Why does it seem so natural to inflict pain upon children? The long history of justifications and illusions belie singular explanations, yet one must begin to search for answers somewhere.
Greven is not unmindful of the secular environment, the patterns of societal breakdown and the psychosocial factors in individual and family life. But, again, he sees the hidden foundation for the tolerance of violence in the misuse of the Bible by generations of religious zealots, specifically in the fundamentalist Protestant belief that corporal punishment in the pursuit of obedience in children is the will of God.
Fundamentalist ”Anglo-American Protestants,” he writes, ”have always been among the most vocal public defenders of physical punishment for infants, children, and adolescents . . . calling it the `Christian` method of discipline.` ” Greven argues that, in fact, it is not the Christian method at all but rather the method of choice of people who themselves have been painfully injured as children. He includes many case studies of famous Protestant leaders with which to prove his point.
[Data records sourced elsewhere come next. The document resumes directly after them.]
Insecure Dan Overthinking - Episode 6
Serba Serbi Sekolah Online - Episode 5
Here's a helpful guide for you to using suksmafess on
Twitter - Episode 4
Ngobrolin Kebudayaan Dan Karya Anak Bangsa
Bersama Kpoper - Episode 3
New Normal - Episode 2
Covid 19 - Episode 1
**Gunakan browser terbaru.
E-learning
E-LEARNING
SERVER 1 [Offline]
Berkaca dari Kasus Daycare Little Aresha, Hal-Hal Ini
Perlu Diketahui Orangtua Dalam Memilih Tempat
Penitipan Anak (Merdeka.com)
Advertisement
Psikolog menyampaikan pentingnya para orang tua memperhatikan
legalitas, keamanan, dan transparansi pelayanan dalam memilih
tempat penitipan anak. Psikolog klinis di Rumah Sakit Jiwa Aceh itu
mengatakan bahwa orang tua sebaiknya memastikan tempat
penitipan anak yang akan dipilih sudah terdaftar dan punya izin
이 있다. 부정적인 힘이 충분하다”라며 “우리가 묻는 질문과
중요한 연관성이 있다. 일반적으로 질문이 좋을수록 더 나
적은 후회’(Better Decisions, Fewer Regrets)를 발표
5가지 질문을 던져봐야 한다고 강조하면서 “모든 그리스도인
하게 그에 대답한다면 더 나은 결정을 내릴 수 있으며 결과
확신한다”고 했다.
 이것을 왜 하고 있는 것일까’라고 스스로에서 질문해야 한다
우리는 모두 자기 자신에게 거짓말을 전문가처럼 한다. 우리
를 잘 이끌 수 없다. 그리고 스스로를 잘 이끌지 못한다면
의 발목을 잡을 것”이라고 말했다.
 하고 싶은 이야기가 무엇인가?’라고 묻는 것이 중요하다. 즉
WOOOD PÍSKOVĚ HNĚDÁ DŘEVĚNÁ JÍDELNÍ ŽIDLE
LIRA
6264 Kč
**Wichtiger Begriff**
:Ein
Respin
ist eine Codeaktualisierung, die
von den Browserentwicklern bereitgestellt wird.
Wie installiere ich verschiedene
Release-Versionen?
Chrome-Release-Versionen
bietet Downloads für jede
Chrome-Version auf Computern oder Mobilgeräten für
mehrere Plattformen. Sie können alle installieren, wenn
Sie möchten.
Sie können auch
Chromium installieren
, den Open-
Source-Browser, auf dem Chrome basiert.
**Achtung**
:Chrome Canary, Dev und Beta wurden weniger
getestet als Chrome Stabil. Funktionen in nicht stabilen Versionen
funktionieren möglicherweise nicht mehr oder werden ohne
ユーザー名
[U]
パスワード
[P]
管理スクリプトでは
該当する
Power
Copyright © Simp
Does the author go too far in finding root causes of mental sickness and violent despair in religious zealotry? The book is filled with examples of the psychological effects upon adults of the violence done to them as children in the name of God. Depression, obsessiveness, hysteria and disassociation of all sorts can result from the suppression of anger by the child who dares not admit hatred toward the executioner.
The trauma of being beaten by those you must love bears tragic consequences. Indeed, the entire sadomasochistic netherworld would seem to be inscribed by the childhood association of love with pain.
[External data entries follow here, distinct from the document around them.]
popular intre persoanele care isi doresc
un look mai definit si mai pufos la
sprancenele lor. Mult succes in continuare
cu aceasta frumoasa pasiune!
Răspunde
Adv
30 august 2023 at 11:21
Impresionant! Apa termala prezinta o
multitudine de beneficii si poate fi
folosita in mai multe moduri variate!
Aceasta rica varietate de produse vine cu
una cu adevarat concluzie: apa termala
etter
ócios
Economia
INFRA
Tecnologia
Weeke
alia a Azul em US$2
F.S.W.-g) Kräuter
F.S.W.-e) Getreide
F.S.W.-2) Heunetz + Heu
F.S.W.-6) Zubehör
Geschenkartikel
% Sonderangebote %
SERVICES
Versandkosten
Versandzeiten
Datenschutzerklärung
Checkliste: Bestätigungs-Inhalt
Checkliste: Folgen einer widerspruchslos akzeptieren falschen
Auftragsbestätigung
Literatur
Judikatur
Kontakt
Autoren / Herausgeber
Greven`s arguments and descriptions are compelling and, in some cases, overwhelming. Whether or not the reader accepts his basic assumptions, the great value of ”Spare the Child” lies in its shock of awareness. The subject enters our hearts and minds in a new way, and we are forced to imagine a world in which the hitting of a child by an adult is against the laws of man and God.
How then do we create an environment in which children obey us, if we cannot administer an occasional spanking? Even the good Dr. Spock, in the 1957 edition of ”Baby and Child Care,” suggests that sometimes spanking ”clears the air, for parent and child.” However, in 1988, Spock writes, ”If we are ever to turn toward a kindlier society and safer world, a revulsion against the physical punishment of children would be a good place to start.”
Unfortunately, it is easier to describe the destructive act than to construct a guide for its elimination. We can all agree with Greven that ”(t) he parent who hurts a child while imposing discipline is teaching a lesson in indifference to suffering.” And we can further endorse the idea that ”(n) onviolent discipline, especially that which emphasizes reasoning with children, fosters an awareness of and sensitivity to the viewpoints and feelings of other people that sustains the empathy of later years.” But what exactly shall we do or say when a child`s behavior makes us angry?
Greven is confident that we need not follow the violent impulse once we understand the long-term ill-effects of inflicting pain upon children. The choice is ours. Disavowing and outlawing physical punishment, we will find new ways of discipline that show ”respect for the body, feelings, and the selfhood of the child.” He does not presume to tell us how it is to be done. To this reader, it seems that the first step is one we can also adapt from the Bible: do not do to a child that which you would not have done to yourself. As we ourselves respond best to reason and not physical coercion, so must we instill this virtue into our treatment of children.